Flags fly in front of a Colonial Pipeline Co. storage tank at a facility in the Port of Baltimore in Baltimore, Maryland, U.S., on Tuesday, May 11, 2021.
Samuel Corum | Bloomberg | Getty Images
WASHINGTON – Colonial Pipeline paid a ransom to hackers after the company fell victim to a sweeping cyberattack, one source familiar with the situation confirmed to CNBC.
A U.S. official, who spoke on the condition of anonymity, confirmed to NBC News that Colonial paid nearly $5 million as a ransom to the cybercriminals.
It was not immediately clear when the transaction took place. Colonial Pipeline did not immediately respond to CNBC’s request for comment. The ransom payment was first reported by Bloomberg.
Earlier on Thursday, President Joe Biden declined to comment when asked if Colonial Pipeline paid the ransom. White House press secretary Jen Pskai told reporters during a briefing that it remains the position of the federal government to not pay ransoms as it may incentivize cybercriminals to launch more attacks.
Last week’s assault, carried out by a criminal cybergroup known as DarkSide, forced the company to shut down approximately 5,500 miles of pipeline, leading to a disruption of nearly half of the nation’s East Coast fuel supply.
Ransomware attacks involve malware that encrypts files on a device or network that results in the system becoming inoperable. Criminals behind these types of cyberattacks typically demand a ransom in exchange for the release of data.
On Monday, White House national security officials described the attack as financially motivated in nature but would not say if Colonial Pipeline agreed to pay the ransom.
“Typically that’s a private sector decision,” Anne Neuberger, deputy national security advisor for cyber and emerging technologies, told reporters at the White House when asked about the ransom payment.
Deputy National Security Advisor for Cyber & Emerging Technologies Anne Neuberg speaks about the Colonial Pipeline outage following a cyber attack during the daily press briefing at the White House in Washington, U.S., May 10, 2021.
Kevin Lemarque | Reuters
“We recognize that victims of cyberattacks often face a very difficult situation and they have to just balance often the cost-benefit when they have no choice with regards to paying a ransom.
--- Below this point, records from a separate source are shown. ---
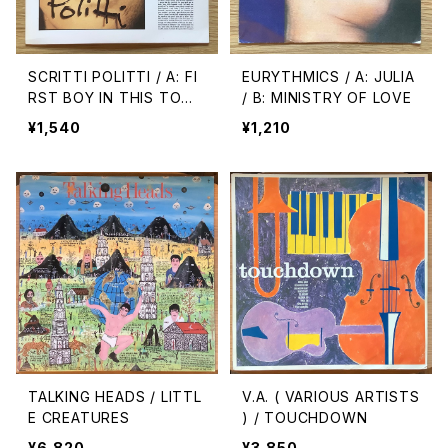
SCRITTI POLITTI / A: FI
EURYTHMICS / A: JULIA
RST BOY IN THIS TOW
/ B: MINISTRY OF LOVE
N ( LOVESICK ) / B: WO
¥1,540
¥1,210
RLD COME BACK TO LIF
E
TALKING HEADS / LITTL
V.A. ( VARIOUS ARTISTS
E CREATURES
) / TOUCHDOWN
¥6,820
¥3,850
Colonial is a private company and we’ll defer information regarding their decision on paying a ransom to them,” Neuberger said.
She added that the FBI has previously warned victims of ransomware attacks that paying a ransom could encourage further malicious activity.
Earlier on Monday, the DarkSide group described its actions as “apolitical” in a statement provided to CNBC by Cybereason.
“We are apolitical, we do not participate in geopolitics, do not need to tie us with a defined government and look for our motives,” the group wrote.
“Our goal is to make money, and not creating problems for society. From today we introduce moderation and check each company that our partners want to encrypt to avoid social consequences in the future,” the statement added.
Biden told reporters on Monday that the U.S. did not currently have intelligence linking the DarkSide group’s ransomware attack to the Russian government.
“So far there is no evidence from our intelligence people that Russia is involved although there is evidence that the actor’s ransomware is in Russia, they have some responsibility to deal with this,” Biden said from the White House on May 10.
He added that he would still discuss the situation with Russian President Vladimir Putin.
The Kremlin has previously denied claims that it has launched cyberattacks against the United States.
On Wednesday, Colonial Pipeline said in an evening statement that it had restored its operations days after it was forced to shut down its entire system due to the cyberattack. The company described its decision to temporarily close pipeline service as a precautionary measure.
“Some markets served by Colonial Pipeline may experience, or continue to experience, intermittent service interruptions during the start-up period. Colonial will move as much gasoline, diesel, and jet fuel as is safely possible and will continue to do so until markets return to normal,” the company added.
The Colonial Pipeline hack is only the latest example of criminal groups or state actors exploiting U.S. cyber vulnerabilities. Last year, software from the IT company SolarWinds was breached, allowing hackers to gain access to communications and data in several government agencies.
In April, Washington formally held Russia’s Foreign Intelligence Service responsible for carrying out the SolarWinds cyberattack. Microsoft President Brad Smith described the cyberattack as “the largest and most sophisticated attack the world has ever seen.” Microsoft’s systems were also infected with malicious software.
The Russian government denies all allegations that it was behind the SolarWinds hack.